When a tax agency behaves as does the BRT, not only butchering its responsibilities to assess properties fairly and sensibly, but also plays all sorts of games trying to hang onto power that arises from political patronage, it is difficult for those who defend the existence of taxes to justify calls for compliance when the administrative agency performs and behaves so badly. This is an instance where, however one views the property tax in terms of where it fits on the spectrum of efficient and fair taxation, the flaws arise from the BRT’s inability and refusal to do what the law commands it to do.

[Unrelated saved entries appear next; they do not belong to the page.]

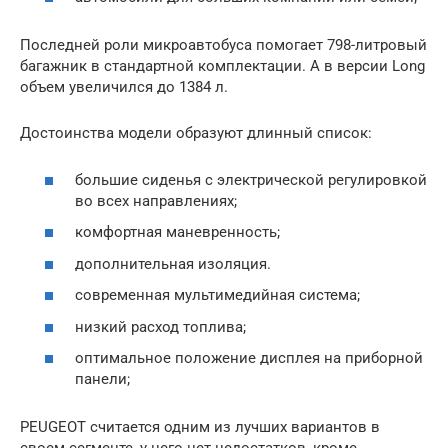
Последней роли микроавтобуса помогает 798-литровый
багажник в стандартной комплектации. А в версии Long
объем увеличился до 1384 л.
Достоинства модели образуют длинный список:
большие сиденья с электрической регулировкой
во всех направлениях;
комфортная маневренность;
дополнительная изоляция.
современная мультимедийная система;
низкий расход топлива;
оптимальное положение дисплея на приборной
панели;
PEUGEOT считается одним из лучших вариантов в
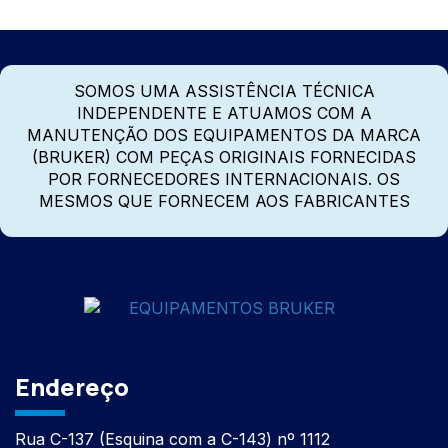
SOMOS UMA ASSISTÊNCIA TÉCNICA
INDEPENDENTE E ATUAMOS COM A
MANUTENÇÃO DOS EQUIPAMENTOS DA MARCA
(BRUKER) COM PEÇAS ORIGINAIS FORNECIDAS
POR FORNECEDORES INTERNACIONAIS. OS
MESMOS QUE FORNECEM AOS FABRICANTES
Endereço
Rua C-137 (Esquina com a C-143) nº 1112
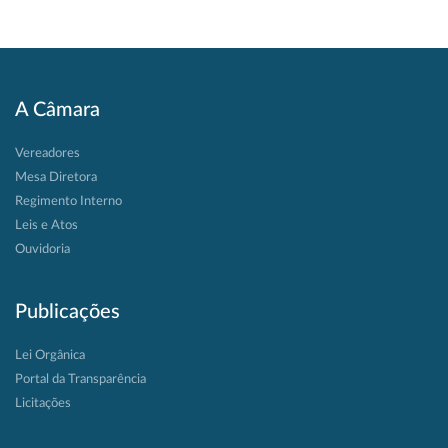
A Câmara
Vereadores
Mesa Diretora
Regimento Interno
Leis e Atos
Ouvidoria
Publicações
Lei Orgânica
Portal da Transparência
Licitações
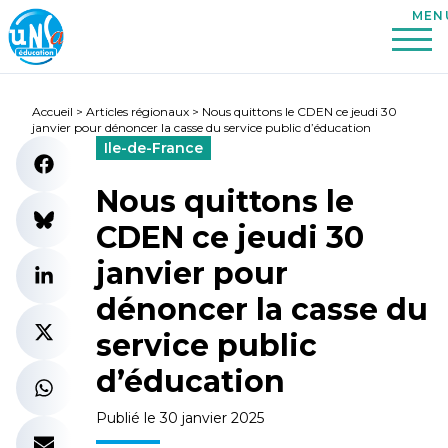
Accueil
>
Articles régionaux
>
Nous quittons le CDEN ce jeudi 30
janvier pour dénoncer la casse du service public d’éducation
Ile-de-France
Nous quittons le
CDEN ce jeudi 30
janvier pour
dénoncer la casse du
service public
d’éducation
Publié le 30 janvier 2025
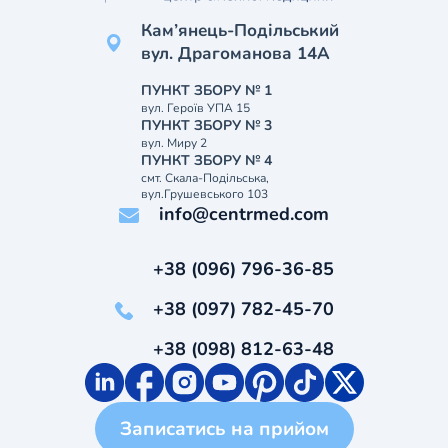
Кам’янець-Подільський
вул. Драгоманова 14А
ПУНКТ ЗБОРУ № 1
вул. Героїв УПА 15
ПУНКТ ЗБОРУ № 3
вул. Миру 2
ПУНКТ ЗБОРУ № 4
смт. Скала-Подільська,
вул.Грушевського 103
info@centrmed.com
+38 (096) 796-36-85
+38 (097) 782-45-70
+38 (098) 812-63-48
Записатись на прийом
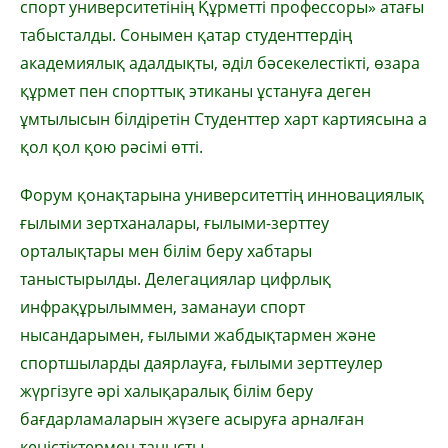
спорт университетінің Құрметті профессоры» атағы
табысталды. Сонымен қатар студенттердің
академиялық адалдықты, әділ бәсекелестікті, өзара
құрмет пен спорттық этиканы ұстануға деген
ұмтылысын білдіретін Студенттер харт картиясына а
қол қол қою рәсімі өтті.
Форум қонақтарына университеттің инновациялық
ғылыми зертханалары, ғылыми-зерттеу
орталықтары мен білім беру хабтары
таныстырылды. Делегациялар цифрлық
инфрақұрылыммен, заманауи спорт
нысандарымен, ғылыми жабдықтармен және
спортшыларды даярлауға, ғылыми зерттеулер
жүргізуге әрі халықаралық білім беру
бағдарламаларын жүзеге асыруға арналған
кеңістіктермен танысты.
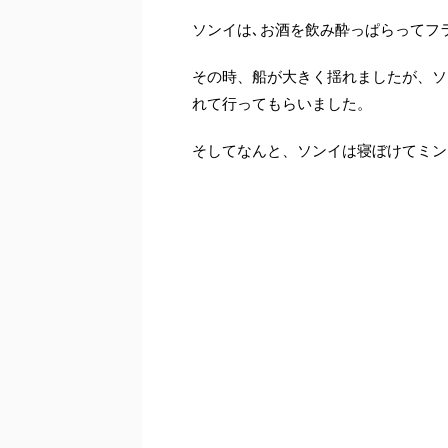
ソンイは､お酒を飲み酔っぱらってフ
その時、船が大きく揺れましたが、ソ
れて行ってもらいました。
そしてなんと、ソンイは寝ぼけてミン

The backlash among voters against the BRT can too easily become a backlash against taxation. Though the mayor and City Council finally are dealing with the problem, it comes very late in the game, decades and decades after the seeds of inefficiency, irregularities, and incompetence were sown. Legislatures not only need to produce tax laws that are efficient and fair, they also need to set up tax administration that is efficient and fair. One without the other is a recipe for disaster. Just as a bad tax can doom administration of the tax, bad tax administration can doom a tax. Philadelphia has become an object lesson for this proposition.